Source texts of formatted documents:

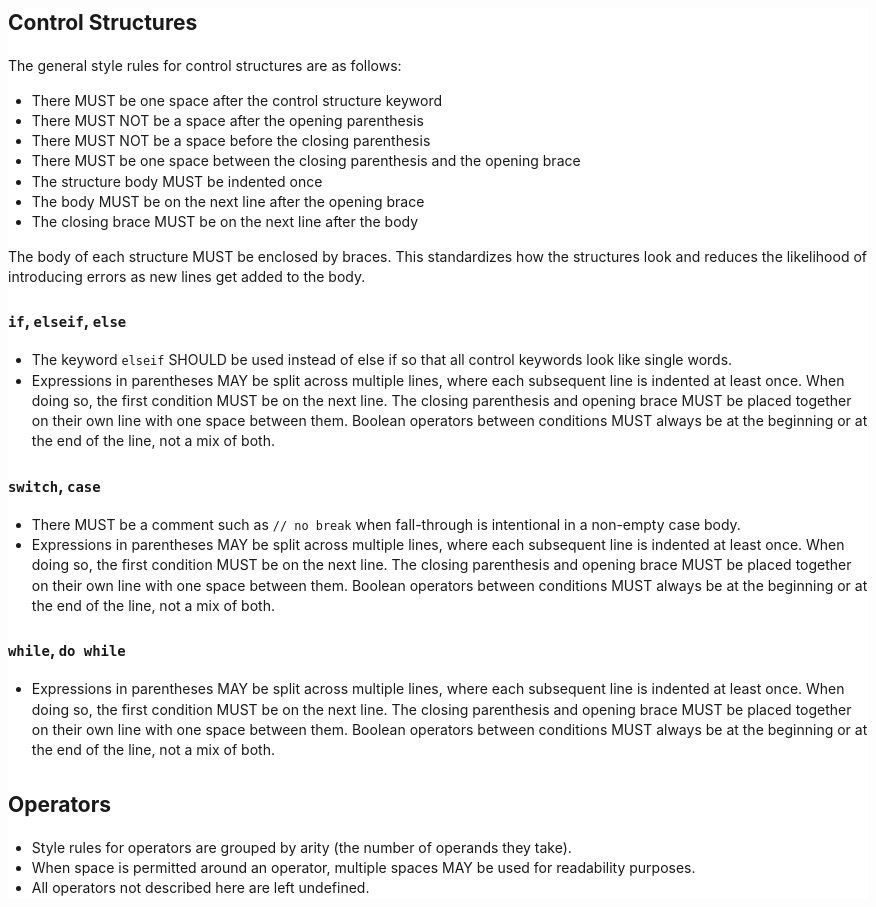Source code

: ## Control Structures

The general style rules for control structures are as follows:

- There MUST be one space after the control structure keyword
- There MUST NOT be a space after the opening parenthesis
- There MUST NOT be a space before the closing parenthesis
- There MUST be one space between the closing parenthesis and the opening brace
- The structure body MUST be indented once
- The body MUST be on the next line after the opening brace
- The closing brace MUST be on the next line after the body

The body of each structure MUST be enclosed by braces. This standardizes how the structures look and reduces the likelihood of introducing errors as new lines get added to the body.

### `if`, `elseif`, `else`

- The keyword `elseif` SHOULD be used instead of else if so that all control keywords look like single words.
- Expressions in parentheses MAY be split across multiple lines, where each subsequent line is indented at
least once. When doing so, the first condition MUST be on the next line. The closing parenthesis and opening
brace MUST be placed together on their own line with one space between them. Boolean operators between
conditions MUST always be at the beginning or at the end of the line, not a mix of both.

### `switch`, `case`

- There MUST be a comment such as `// no break` when fall-through is intentional in a non-empty case body.
- Expressions in parentheses MAY be split across multiple lines, where each subsequent line is indented at
least once. When doing so, the first condition MUST be on the next line. The closing parenthesis and opening
brace MUST be placed together on their own line with one space between them. Boolean operators between
conditions MUST always be at the beginning or at the end of the line, not a mix of both.

### `while`, `do while`

- Expressions in parentheses MAY be split across multiple lines, where each subsequent line is indented at
least once. When doing so, the first condition MUST be on the next line. The closing parenthesis and opening
brace MUST be placed together on their own line with one space between them. Boolean operators between
conditions MUST always be at the beginning or at the end of the line, not a mix of both.

## Operators

- Style rules for operators are grouped by arity (the number of operands they take).
- When space is permitted around an operator, multiple spaces MAY be used for readability purposes.
- All operators not described here are left undefined.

## Task item:
Reproduce verbatim the lines of the data above, beginning with the line that contains "## Control Structures" and continuing through the line that contains "The general style".

## Exercise answer:
: ## Control Structures

The general style rules for control structures are as follows:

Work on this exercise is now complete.